Noi ci limitiamo a uccidere i non nati e prestissimo anche i neonati, mentre il suicidio assistito e la morte di Stato – l’assassinio che farà più ricche le assicurazioni e darà respiro alla previdenza – è ormai sdoganato nella coscienza (coscienza…) di massa. Volontà di potenza e il suo contrario, tutto frullato insieme in un veleno che infetta anima e corpo. Nietzsche il pazzo, colui che annunciò la morte di Dio con gli occhi sbarrati, enumerava le quattro forme della volontà dell’animale umano: volontà di falsità, di crudeltà, di voluttà, di potenza. Aveva ragione, ma chi ascolta i filosofi al tempo della chatbox di Intelligenza Artificiale e della mistica dei diritti, della comodità, dell’assenza di limiti.
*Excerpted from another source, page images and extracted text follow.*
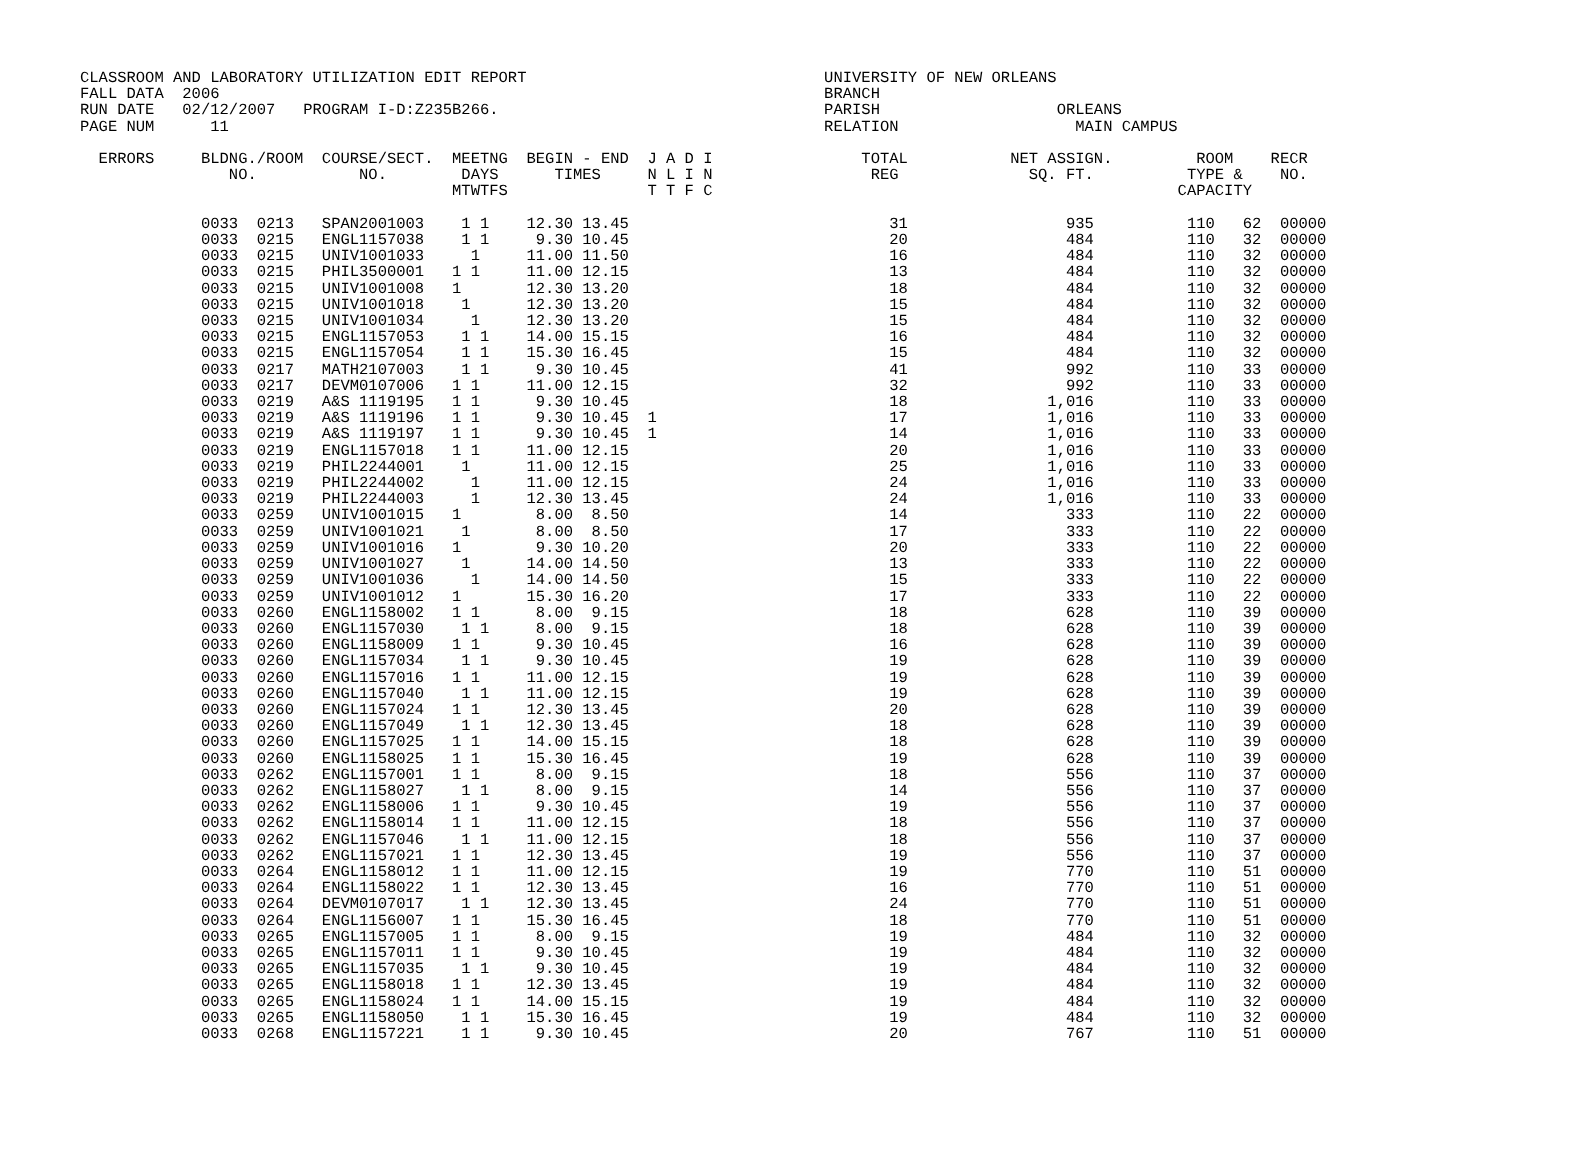CLASSROOM AND LABORATORY UTILIZATION EDIT REPORT                                UNIVERSITY OF NEW ORLEANS
FALL DATA  2006                                                                 BRANCH
RUN DATE   02/12/2007   PROGRAM I-D:Z235B266.                                   PARISH                   ORLEANS
PAGE NUM      11                                                                RELATION                   MAIN CAMPUS

  ERRORS     BLDNG./ROOM  COURSE/SECT.  MEETNG  BEGIN - END  J A D I                TOTAL           NET ASSIGN.         ROOM    RECR
                NO.           NO.        DAYS      TIMES     N L I N                 REG              SQ. FT.          TYPE &    NO.
                                        MTWTFS               T T F C                                                  CAPACITY

             0033  0213   SPAN2001003    1 1    12.30 13.45                            31                 935          110   62  00000
             0033  0215   ENGL1157038    1 1     9.30 10.45                            20                 484          110   32  00000
             0033  0215   UNIV1001033     1     11.00 11.50                            16                 484          110   32  00000
             0033  0215   PHIL3500001   1 1     11.00 12.15                            13                 484          110   32  00000
             0033  0215   UNIV1001008   1       12.30 13.20                            18                 484          110   32  00000
             0033  0215   UNIV1001018    1      12.30 13.20                            15                 484          110   32  00000
             0033  0215   UNIV1001034     1     12.30 13.20                            15                 484          110   32  00000
             0033  0215   ENGL1157053    1 1    14.00 15.15                            16                 484          110   32  00000
             0033  0215   ENGL1157054    1 1    15.30 16.45                            15                 484          110   32  00000
             0033  0217   MATH2107003    1 1     9.30 10.45                            41                 992          110   33  00000
             0033  0217   DEVM0107006   1 1     11.00 12.15                            32                 992          110   33  00000
             0033  0219   A&S 1119195   1 1      9.30 10.45                            18               1,016          110   33  00000
             0033  0219   A&S 1119196   1 1      9.30 10.45  1                         17               1,016          110   33  00000
             0033  0219   A&S 1119197   1 1      9.30 10.45  1                         14               1,016          110   33  00000
             0033  0219   ENGL1157018   1 1     11.00 12.15                            20               1,016          110   33  00000
             0033  0219   PHIL2244001    1      11.00 12.15                            25               1,016          110   33  00000
             0033  0219   PHIL2244002     1     11.00 12.15                            24               1,016          110   33  00000
             0033  0219   PHIL2244003     1     12.30 13.45                            24               1,016          110   33  00000
             0033  0259   UNIV1001015   1        8.00  8.50                            14                 333          110   22  00000
             0033  0259   UNIV1001021    1       8.00  8.50                            17                 333          110   22  00000
             0033  0259   UNIV1001016   1        9.30 10.20                            20                 333          110   22  00000
             0033  0259   UNIV1001027    1      14.00 14.50                            13                 333          110   22  00000
             0033  0259   UNIV1001036     1     14.00 14.50                            15                 333          110   22  00000
             0033  0259   UNIV1001012   1       15.30 16.20                            17                 333          110   22  00000
             0033  0260   ENGL1158002   1 1      8.00  9.15                            18                 628          110   39  00000
             0033  0260   ENGL1157030    1 1     8.00  9.15                            18                 628          110   39  00000
             0033  0260   ENGL1158009   1 1      9.30 10.45                            16                 628          110   39  00000
             0033  0260   ENGL1157034    1 1     9.30 10.45                            19                 628          110   39  00000
             0033  0260   ENGL1157016   1 1     11.00 12.15                            19                 628          110   39  00000
             0033  0260   ENGL1157040    1 1    11.00 12.15                            19                 628          110   39  00000
             0033  0260   ENGL1157024   1 1     12.30 13.45                            20                 628          110   39  00000
             0033  0260   ENGL1157049    1 1    12.30 13.45                            18                 628          110   39  00000
             0033  0260   ENGL1157025   1 1     14.00 15.15                            18                 628          110   39  00000
             0033  0260   ENGL1158025   1 1     15.30 16.45                            19                 628          110   39  00000
             0033  0262   ENGL1157001   1 1      8.00  9.15                            18                 556          110   37  00000
             0033  0262   ENGL1158027    1 1     8.00  9.15                            14                 556          110   37  00000
             0033  0262   ENGL1158006   1 1      9.30 10.45                            19                 556          110   37  00000
             0033  0262   ENGL1158014   1 1     11.00 12.15                            18                 556          110   37  00000
             0033  0262   ENGL1157046    1 1    11.00 12.15                            18                 556          110   37  00000
             0033  0262   ENGL1157021   1 1     12.30 13.45                            19                 556          110   37  00000
             0033  0264   ENGL1158012   1 1     11.00 12.15                            19                 770          110   51  00000
             0033  0264   ENGL1158022   1 1     12.30 13.45                            16                 770          110   51  00000
             0033  0264   DEVM0107017    1 1    12.30 13.45                            24                 770          110   51  00000
             0033  0264   ENGL1156007   1 1     15.30 16.45                            18                 770          110   51  00000
             0033  0265   ENGL1157005   1 1      8.00  9.15                            19                 484          110   32  00000
             0033  0265   ENGL1157011   1 1      9.30 10.45                            19                 484          110   32  00000
             0033  0265   ENGL1157035    1 1     9.30 10.45                            19                 484          110   32  00000
             0033  0265   ENGL1158018   1 1     12.30 13.45                            19                 484          110   32  00000
             0033  0265   ENGL1158024   1 1     14.00 15.15                            19                 484          110   32  00000
             0033  0265   ENGL1158050    1 1    15.30 16.45                            19                 484          110   32  00000
             0033  0268   ENGL1157221    1 1     9.30 10.45                            20                 767          110   51  00000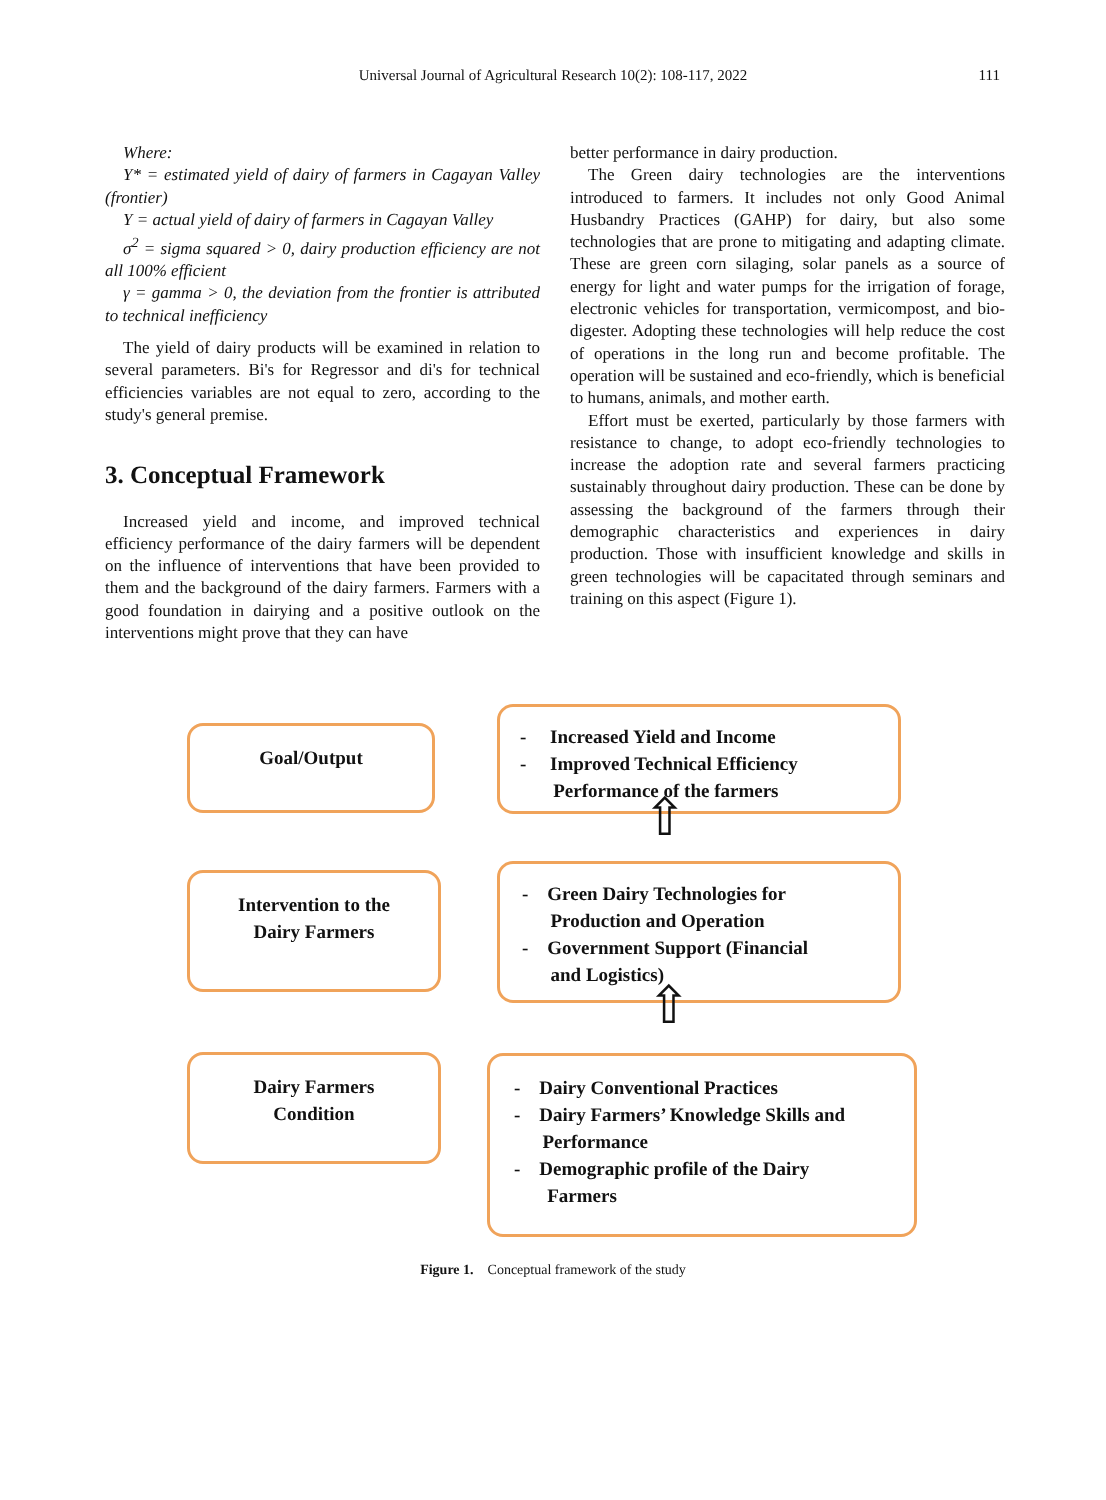Universal Journal of Agricultural Research 10(2): 108-117, 2022 111
Where:
Y* = estimated yield of dairy of farmers in Cagayan Valley (frontier)
Y = actual yield of dairy of farmers in Cagayan Valley
σ<sup>2</sup> = sigma squared > 0, dairy production efficiency are not all 100% efficient
γ = gamma > 0, the deviation from the frontier is attributed to technical inefficiency
The yield of dairy products will be examined in relation to several parameters. Bi's for Regressor and di's for technical efficiencies variables are not equal to zero, according to the study's general premise.
3. Conceptual Framework
Increased yield and income, and improved technical efficiency performance of the dairy farmers will be dependent on the influence of interventions that have been provided to them and the background of the dairy farmers. Farmers with a good foundation in dairying and a positive outlook on the interventions might prove that they can have
better performance in dairy production.
The Green dairy technologies are the interventions introduced to farmers. It includes not only Good Animal Husbandry Practices (GAHP) for dairy, but also some technologies that are prone to mitigating and adapting climate. These are green corn silaging, solar panels as a source of energy for light and water pumps for the irrigation of forage, electronic vehicles for transportation, vermicompost, and bio-digester. Adopting these technologies will help reduce the cost of operations in the long run and become profitable. The operation will be sustained and eco-friendly, which is beneficial to humans, animals, and mother earth.
Effort must be exerted, particularly by those farmers with resistance to change, to adopt eco-friendly technologies to increase the adoption rate and several farmers practicing sustainably throughout dairy production. These can be done by assessing the background of the farmers through their demographic characteristics and experiences in dairy production. Those with insufficient knowledge and skills in green technologies will be capacitated through seminars and training on this aspect (Figure 1).
Goal/Output
- Increased Yield and Income
- Improved Technical Efficiency
Performance of the farmers
⇧
Intervention to the
Dairy Farmers
- Green Dairy Technologies for
Production and Operation
- Government Support (Financial
and Logistics)
⇧
Dairy Farmers
Condition
- Dairy Conventional Practices
- Dairy Farmers’ Knowledge Skills and
Performance
- Demographic profile of the Dairy
Farmers
Figure 1. Conceptual framework of the study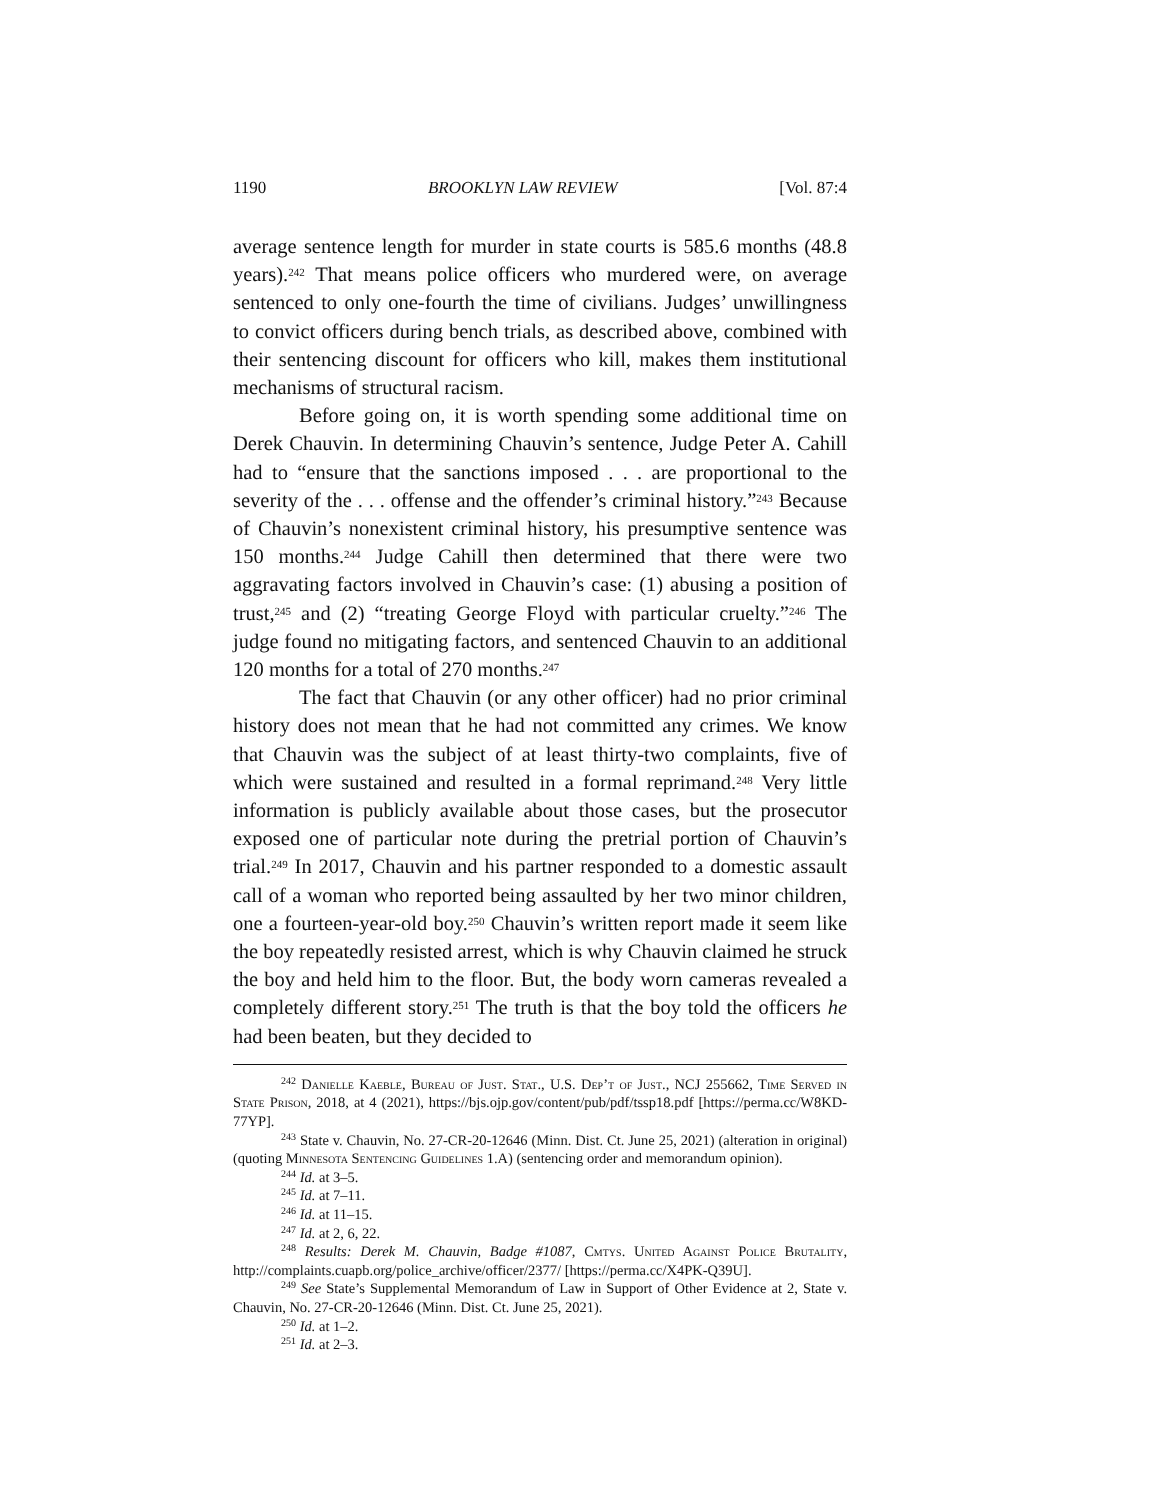1190 BROOKLYN LAW REVIEW [Vol. 87:4
average sentence length for murder in state courts is 585.6 months (48.8 years).<sup>242</sup> That means police officers who murdered were, on average sentenced to only one-fourth the time of civilians. Judges’ unwillingness to convict officers during bench trials, as described above, combined with their sentencing discount for officers who kill, makes them institutional mechanisms of structural racism.
Before going on, it is worth spending some additional time on Derek Chauvin. In determining Chauvin’s sentence, Judge Peter A. Cahill had to “ensure that the sanctions imposed . . . are proportional to the severity of the . . . offense and the offender’s criminal history.”<sup>243</sup> Because of Chauvin’s nonexistent criminal history, his presumptive sentence was 150 months.<sup>244</sup> Judge Cahill then determined that there were two aggravating factors involved in Chauvin’s case: (1) abusing a position of trust,<sup>245</sup> and (2) “treating George Floyd with particular cruelty.”<sup>246</sup> The judge found no mitigating factors, and sentenced Chauvin to an additional 120 months for a total of 270 months.<sup>247</sup>
The fact that Chauvin (or any other officer) had no prior criminal history does not mean that he had not committed any crimes. We know that Chauvin was the subject of at least thirty-two complaints, five of which were sustained and resulted in a formal reprimand.<sup>248</sup> Very little information is publicly available about those cases, but the prosecutor exposed one of particular note during the pretrial portion of Chauvin’s trial.<sup>249</sup> In 2017, Chauvin and his partner responded to a domestic assault call of a woman who reported being assaulted by her two minor children, one a fourteen-year-old boy.<sup>250</sup> Chauvin’s written report made it seem like the boy repeatedly resisted arrest, which is why Chauvin claimed he struck the boy and held him to the floor. But, the body worn cameras revealed a completely different story.<sup>251</sup> The truth is that the boy told the officers he had been beaten, but they decided to
<sup>242</sup> Danielle Kaeble, Bureau of Just. Stat., U.S. Dep’t of Just., NCJ 255662, Time Served in State Prison, 2018, at 4 (2021), https://bjs.ojp.gov/content/pub/pdf/tssp18.pdf [https://perma.cc/W8KD-77YP].
<sup>243</sup> State v. Chauvin, No. 27-CR-20-12646 (Minn. Dist. Ct. June 25, 2021) (alteration in original) (quoting Minnesota Sentencing Guidelines 1.A) (sentencing order and memorandum opinion).
<sup>244</sup> Id. at 3–5.
<sup>245</sup> Id. at 7–11.
<sup>246</sup> Id. at 11–15.
<sup>247</sup> Id. at 2, 6, 22.
<sup>248</sup> Results: Derek M. Chauvin, Badge #1087, Cmtys. United Against Police Brutality, http://complaints.cuapb.org/police_archive/officer/2377/ [https://perma.cc/X4PK-Q39U].
<sup>249</sup> See State’s Supplemental Memorandum of Law in Support of Other Evidence at 2, State v. Chauvin, No. 27-CR-20-12646 (Minn. Dist. Ct. June 25, 2021).
<sup>250</sup> Id. at 1–2.
<sup>251</sup> Id. at 2–3.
Eppure andiamo avanti a testa alta, noi che siamo noi e abbiamo ragione, da soli o in scarsa brigata, un po’ per non morire e molto per non darla vinta a chi ha ridotto un popolo a energumeni/e tatuati creduloni che pagano il caffé con lo smartphone, convinti di essere liberi. Inutile spiegare loro che appartengono a una generazione di schiavi: i muri della caverna, abbellita da lustrini e cotillons, sono il mare aperto in cui navigano armati di dispositivi elettronici.
La sfida è tra chi pensa, soffre e vive e chi si lascia vivere, ostaggio del suo tempo. Forse non è vero che siamo oltre l’ateismo: dilaga uno strano politeismo in cui ciascuno fabbrica il dio che preferisce. Il nuovo idolo è l’autopercezione: io sono ciò che mi sento di essere. Un gatto, una drag queen, un palo della luce. Ancora Nietzsche, compagno di pazzia: “interpretazione, non spiegazione. Non c’è nessun fatto concreto, tutto è fluido, inafferrabile, cedevole”. Se proprio lo volete sapere, io penso seriamente che , nonostante tutto, siamo “noi, pochi felici “ (we, happy few di Shakespeare nell’Enrico V) gli unici ancora vivi. Noi siamo noi e “ loro” non sono nulla, figurine alla deriva in corsa verso fugaci sollievi. Allegro, Marcello Veneziani: tu sei vivo, senziente e pensante. E se cerchi su Google we happy few la risposta non è il verso di Shakespeare, relegato nella seconda o terza pagina, ma un videogioco in cui un gruppo di persone tenta disperatamente di mantenere una falsa felicità in una realtà distopica attraverso l’uso di droghe. Noi siamo noi, loro sono loro, il nulla dipinto, il disegno trompe l’oeil su una parete scabra, la confezione senza contenuto. Se le nostre facce, le nostre parole, idee, scritti non piacciono alla plebe desiderante che ci circonda, che si girino dall’altra parte. Non credendo in niente, sono loro i veri infelici.
Con tutta la nostra sofferenza, il cuore spezzato e la speranza abbandonata, noi restiamo ancora uomini e donne vivi, veri, liberi, pensanti. Nessuna tristezza, il viaggio prosegue. Cantiamo alla rovescia (tanto il mondo è al contrario) Ho visto un re di Dario Fo, maschera geniale, premio Nobel perché anche la letteratura è capovolta : sempre allegri bisogna stare, che il nostro piangere fa bene al re, fa bene al ricco e all’intellettuale. Diventan tristi se noi ridiam.